The sudden flash of the camera wielded by Nadia was the only thing that stopped the sudden threat of tears of gratitude from falling.
‘I thought you ought to have a photo to mark this special occasion,’ she said as she checked the image she’d captured. ‘Perfect,’ she pronounced in a slightly more husky tone and he realised that there was something different in her expression…a softness that hadn’t been there just a short while ago.
‘May I see?’ he asked, wondering if it was something about the picture she’d taken with the camera kept specifically for such landmark moments that had wrought the change.
He was almost disappointed when she angled the camera towards him and he saw nothing remarkable in the digital display. In fact, it looked like nothing more than the expected image of a new father holding two tiny premature babies, until he realised that she’d managed to capture the very moment when his heart had been in danger of overflowing with love for these precious children.
He had to clear his t
hroat before he could speak, and even then he couldn’t meet her eyes, knowing that she’d recognised the fact that he’d nearly betrayed his emotions in such a public manner.
‘Could you print an extra copy?’ he asked, knowing that he still sounded choked by emotion in spite of his best efforts. ‘I’d like to take one home to put in the album I’m making…so they can see themselves when they’re older.’
‘Of course I can,’ she said immediately, and he dared to glance up just in time to catch a glimpse of tears sparkling in her eyes, too.
Why was Gideon making it so hard for her? Nadia grumbled silently as she trudged towards the entrance of A and E.

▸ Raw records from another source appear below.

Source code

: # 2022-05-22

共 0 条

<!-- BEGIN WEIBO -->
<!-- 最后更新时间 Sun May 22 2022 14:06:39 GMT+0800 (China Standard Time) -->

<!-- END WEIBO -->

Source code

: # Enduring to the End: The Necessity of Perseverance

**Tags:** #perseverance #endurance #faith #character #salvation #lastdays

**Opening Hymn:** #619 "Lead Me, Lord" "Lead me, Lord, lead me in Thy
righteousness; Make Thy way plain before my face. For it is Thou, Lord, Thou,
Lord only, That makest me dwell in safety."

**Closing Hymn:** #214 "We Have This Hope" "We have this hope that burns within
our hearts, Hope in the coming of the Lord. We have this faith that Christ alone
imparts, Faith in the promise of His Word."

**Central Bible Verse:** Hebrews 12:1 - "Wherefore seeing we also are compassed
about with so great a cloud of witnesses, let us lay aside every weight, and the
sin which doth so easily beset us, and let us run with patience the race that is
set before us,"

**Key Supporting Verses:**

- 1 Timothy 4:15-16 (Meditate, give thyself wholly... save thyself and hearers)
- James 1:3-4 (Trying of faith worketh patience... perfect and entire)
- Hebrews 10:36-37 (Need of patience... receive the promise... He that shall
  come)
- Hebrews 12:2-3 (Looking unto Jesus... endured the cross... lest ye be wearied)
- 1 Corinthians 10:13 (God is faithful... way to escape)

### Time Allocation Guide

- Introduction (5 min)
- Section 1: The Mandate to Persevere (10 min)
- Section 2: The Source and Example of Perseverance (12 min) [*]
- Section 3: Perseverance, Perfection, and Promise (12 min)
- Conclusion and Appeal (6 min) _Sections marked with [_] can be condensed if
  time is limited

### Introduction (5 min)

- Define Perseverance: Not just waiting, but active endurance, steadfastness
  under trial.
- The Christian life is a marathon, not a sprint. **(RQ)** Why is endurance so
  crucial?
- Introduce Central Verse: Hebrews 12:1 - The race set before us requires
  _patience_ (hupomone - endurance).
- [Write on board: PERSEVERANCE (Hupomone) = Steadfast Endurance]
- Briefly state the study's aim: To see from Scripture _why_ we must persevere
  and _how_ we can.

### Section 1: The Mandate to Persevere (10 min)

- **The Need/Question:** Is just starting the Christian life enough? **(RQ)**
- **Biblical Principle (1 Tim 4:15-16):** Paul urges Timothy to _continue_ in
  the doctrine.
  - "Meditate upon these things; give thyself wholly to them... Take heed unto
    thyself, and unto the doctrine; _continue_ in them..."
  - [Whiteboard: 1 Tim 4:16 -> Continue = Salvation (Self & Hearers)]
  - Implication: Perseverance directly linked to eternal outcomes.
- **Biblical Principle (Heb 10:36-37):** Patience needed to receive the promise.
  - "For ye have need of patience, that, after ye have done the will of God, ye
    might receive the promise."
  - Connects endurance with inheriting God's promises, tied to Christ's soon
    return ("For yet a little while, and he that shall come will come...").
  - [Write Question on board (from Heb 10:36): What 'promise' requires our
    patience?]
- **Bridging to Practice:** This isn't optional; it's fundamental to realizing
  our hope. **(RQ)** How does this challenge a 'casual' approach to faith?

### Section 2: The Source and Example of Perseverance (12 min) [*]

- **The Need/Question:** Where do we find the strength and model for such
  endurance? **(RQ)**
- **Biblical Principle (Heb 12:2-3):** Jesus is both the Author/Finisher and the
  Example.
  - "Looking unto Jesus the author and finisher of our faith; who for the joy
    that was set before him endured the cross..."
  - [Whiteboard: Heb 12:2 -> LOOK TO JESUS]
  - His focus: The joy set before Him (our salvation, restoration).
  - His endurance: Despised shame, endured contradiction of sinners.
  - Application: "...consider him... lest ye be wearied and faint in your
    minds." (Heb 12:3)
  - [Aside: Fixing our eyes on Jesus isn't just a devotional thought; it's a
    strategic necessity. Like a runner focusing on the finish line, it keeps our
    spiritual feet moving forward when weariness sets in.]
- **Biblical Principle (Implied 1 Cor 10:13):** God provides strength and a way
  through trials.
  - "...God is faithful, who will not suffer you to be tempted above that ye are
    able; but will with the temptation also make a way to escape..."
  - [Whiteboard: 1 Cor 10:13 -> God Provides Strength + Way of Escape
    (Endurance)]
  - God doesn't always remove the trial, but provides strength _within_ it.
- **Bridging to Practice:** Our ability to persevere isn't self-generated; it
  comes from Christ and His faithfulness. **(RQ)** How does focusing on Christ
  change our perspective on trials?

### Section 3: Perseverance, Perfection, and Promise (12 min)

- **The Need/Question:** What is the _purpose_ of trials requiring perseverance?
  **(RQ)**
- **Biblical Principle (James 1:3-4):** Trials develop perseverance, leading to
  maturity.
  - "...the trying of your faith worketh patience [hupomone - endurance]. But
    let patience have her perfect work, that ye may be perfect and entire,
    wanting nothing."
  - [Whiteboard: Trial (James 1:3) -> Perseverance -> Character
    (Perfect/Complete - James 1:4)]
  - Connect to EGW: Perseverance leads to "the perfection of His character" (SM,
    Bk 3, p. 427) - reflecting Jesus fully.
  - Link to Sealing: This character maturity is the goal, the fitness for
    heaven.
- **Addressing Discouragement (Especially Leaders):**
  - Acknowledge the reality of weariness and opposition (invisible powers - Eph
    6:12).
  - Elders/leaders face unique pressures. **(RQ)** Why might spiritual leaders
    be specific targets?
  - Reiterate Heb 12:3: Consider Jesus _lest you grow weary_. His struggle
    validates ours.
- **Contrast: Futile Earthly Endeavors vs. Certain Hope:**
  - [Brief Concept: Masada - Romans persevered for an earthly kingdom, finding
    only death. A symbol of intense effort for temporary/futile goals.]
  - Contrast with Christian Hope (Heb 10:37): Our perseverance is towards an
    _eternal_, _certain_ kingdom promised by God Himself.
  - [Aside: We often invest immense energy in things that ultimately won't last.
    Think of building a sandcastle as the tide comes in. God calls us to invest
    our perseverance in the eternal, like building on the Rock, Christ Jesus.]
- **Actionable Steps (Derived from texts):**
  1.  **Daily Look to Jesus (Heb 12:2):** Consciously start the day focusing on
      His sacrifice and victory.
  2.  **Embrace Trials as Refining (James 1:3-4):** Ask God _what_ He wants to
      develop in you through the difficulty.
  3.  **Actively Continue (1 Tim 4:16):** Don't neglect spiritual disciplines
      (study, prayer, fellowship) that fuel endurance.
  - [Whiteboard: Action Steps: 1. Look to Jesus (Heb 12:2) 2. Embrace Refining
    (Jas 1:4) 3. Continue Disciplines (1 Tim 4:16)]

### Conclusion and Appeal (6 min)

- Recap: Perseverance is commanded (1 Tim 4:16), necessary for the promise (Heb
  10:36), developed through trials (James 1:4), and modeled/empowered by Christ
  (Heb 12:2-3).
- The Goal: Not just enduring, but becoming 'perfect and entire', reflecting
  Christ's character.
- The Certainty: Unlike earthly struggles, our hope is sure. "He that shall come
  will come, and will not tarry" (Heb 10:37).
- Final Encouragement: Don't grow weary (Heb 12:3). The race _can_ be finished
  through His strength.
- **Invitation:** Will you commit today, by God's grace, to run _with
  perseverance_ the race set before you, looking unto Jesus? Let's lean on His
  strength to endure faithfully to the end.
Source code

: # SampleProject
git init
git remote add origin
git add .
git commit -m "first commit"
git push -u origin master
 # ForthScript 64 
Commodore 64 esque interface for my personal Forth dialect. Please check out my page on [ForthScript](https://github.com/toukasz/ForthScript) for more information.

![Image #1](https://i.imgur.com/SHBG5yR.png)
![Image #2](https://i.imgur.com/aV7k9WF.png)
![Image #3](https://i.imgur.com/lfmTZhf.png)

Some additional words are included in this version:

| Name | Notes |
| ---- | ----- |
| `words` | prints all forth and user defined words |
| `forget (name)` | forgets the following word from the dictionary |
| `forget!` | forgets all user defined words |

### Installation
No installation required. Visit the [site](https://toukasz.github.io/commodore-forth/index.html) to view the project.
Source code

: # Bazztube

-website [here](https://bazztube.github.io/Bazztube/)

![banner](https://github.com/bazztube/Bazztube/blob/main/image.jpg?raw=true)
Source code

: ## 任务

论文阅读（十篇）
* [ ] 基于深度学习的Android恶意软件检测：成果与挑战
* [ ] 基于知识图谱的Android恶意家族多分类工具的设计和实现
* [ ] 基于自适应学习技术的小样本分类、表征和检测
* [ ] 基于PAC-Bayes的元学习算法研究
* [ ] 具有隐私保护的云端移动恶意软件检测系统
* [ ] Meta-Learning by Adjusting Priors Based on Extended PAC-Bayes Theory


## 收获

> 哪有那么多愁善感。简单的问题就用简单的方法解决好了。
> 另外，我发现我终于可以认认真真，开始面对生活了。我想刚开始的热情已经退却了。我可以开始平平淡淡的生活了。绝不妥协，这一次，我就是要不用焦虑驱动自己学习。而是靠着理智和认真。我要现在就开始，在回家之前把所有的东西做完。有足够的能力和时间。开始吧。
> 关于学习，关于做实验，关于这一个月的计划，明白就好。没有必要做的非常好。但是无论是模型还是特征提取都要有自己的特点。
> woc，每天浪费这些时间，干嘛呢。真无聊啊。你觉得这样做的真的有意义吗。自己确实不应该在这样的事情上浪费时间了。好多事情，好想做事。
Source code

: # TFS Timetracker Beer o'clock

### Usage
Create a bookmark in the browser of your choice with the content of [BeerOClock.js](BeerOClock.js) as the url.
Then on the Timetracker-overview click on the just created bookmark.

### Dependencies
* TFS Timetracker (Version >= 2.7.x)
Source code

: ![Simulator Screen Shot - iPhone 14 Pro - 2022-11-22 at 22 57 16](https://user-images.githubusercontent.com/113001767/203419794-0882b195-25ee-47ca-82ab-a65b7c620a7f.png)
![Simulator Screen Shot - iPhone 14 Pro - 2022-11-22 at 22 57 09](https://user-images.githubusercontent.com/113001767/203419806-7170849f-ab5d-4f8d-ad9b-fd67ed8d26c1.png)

Ever since the day she’d seen him sitting there with those two precious babies in his arms for the first time, the expression of utter devotion on his face had never left her mind for a moment.
She’d never dreamed that there could be a man who could feel things so deeply that he was moved close to tears. In fact, she’d never met a man who was in any way like Gideon West, and that made it harder than she would have believed to resist him.
So, here she was, arriving nearly an hour early for her shift, having set her alarm to get up in time to make a batch of something he’d called flapjacks so that he could have a taste of a favourite treat from his childhood.
Was this the way to maintain a safe distance between the two of them? Definitely not. But when the man was even invading her dreams with his smiling eyes, making her think of sunlight flickering through fresh green leaves, and when the rebellious curls at the back of his longer-than-ever hair were tempting her to run her fingers through them to feel if they were as silky soft as they looked, how could she resist him?
Now all she had to do was find some way of giving him the treat she’d baked without his colleagues noticing. The last thing she wanted to do was cause him embarrassment in front of the people with whom he worked.